Doc. No. 212, at 8.1 It argues that there is no reported case in which an Oklahoma
appellate court has invalidated an exculpatory clause because it limited a party’s liability
for gross negligence. Id. at 9.
The Supreme Court of Oklahoma has stated that a party cannot contractually
relieve itself from liability for gross negligence. Schmidt v. United States, 912 P.2d 871,
872 (Okla. 1996) (“We note that exculpatory clauses cannot relieve one from liability for
fraud, willful injury, gross negligence or violation of the law.” (footnote omitted)). Its
Therefore, Defendant asserts, it was error for the Court to include Jury Instruction No. 24 [Doc. No. 190,
at 26 (“If you find Section 14 to be part of the parties’ implied contract for the drilling of the Rother Well,
that clause cannot relieve Dan D. from liability for gross negligence.”)] and Interrogatory No. 1 [Doc. No.

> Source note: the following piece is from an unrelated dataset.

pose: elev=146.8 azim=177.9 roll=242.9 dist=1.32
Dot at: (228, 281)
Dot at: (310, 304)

193, at 1 (instructing jurors that if they find that Dan D. was grossly negligent, and that this gross
negligence was a direct cause of Sundance’s injuries, to find in favor of Sundance on the Breach of
Contract Verdict Form and to fill out the White Verdict Form for Negligence)]. Doc. No. 212, at 9.

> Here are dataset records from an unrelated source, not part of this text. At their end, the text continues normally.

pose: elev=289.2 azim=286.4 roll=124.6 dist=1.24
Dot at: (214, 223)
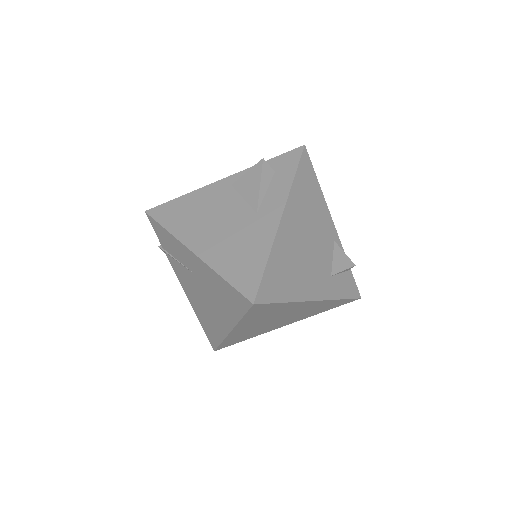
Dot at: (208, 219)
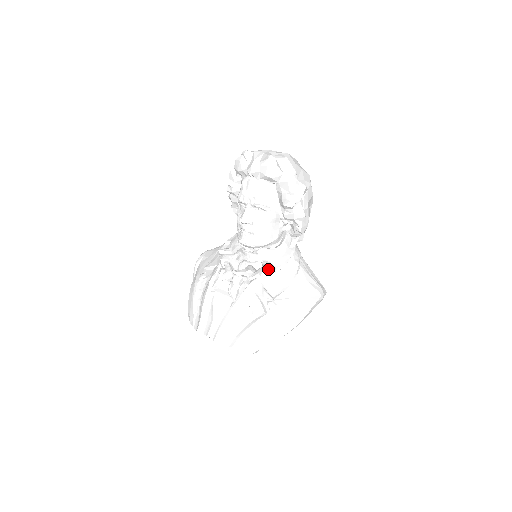
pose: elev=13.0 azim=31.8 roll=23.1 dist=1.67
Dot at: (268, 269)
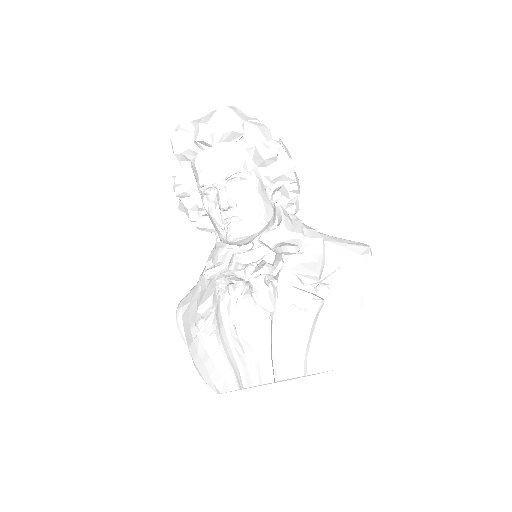
Dot at: (290, 247)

statement is consistent with an opinion issued by the same court four year earlier, in
which it noted that “[c]ourts have refused to uphold limitation of liability clauses where
the defendant’s conduct constituted gross negligence.” Elsken v. Network Multi-Family
Sec. Corp., 838 P.2d 1007, 1009 (Okla. 1992).
Defendant asserts, contrary to Sundance’s contention, that this language from
Schmidt and Elsken is dicta because in those cases, there was no allegation of gross
negligence. Doc. No. 220, at 2 n. 3. “In the absence of authoritative precedent from the
[Oklahoma] Supreme Court, however, our job is to predict how that court would rule.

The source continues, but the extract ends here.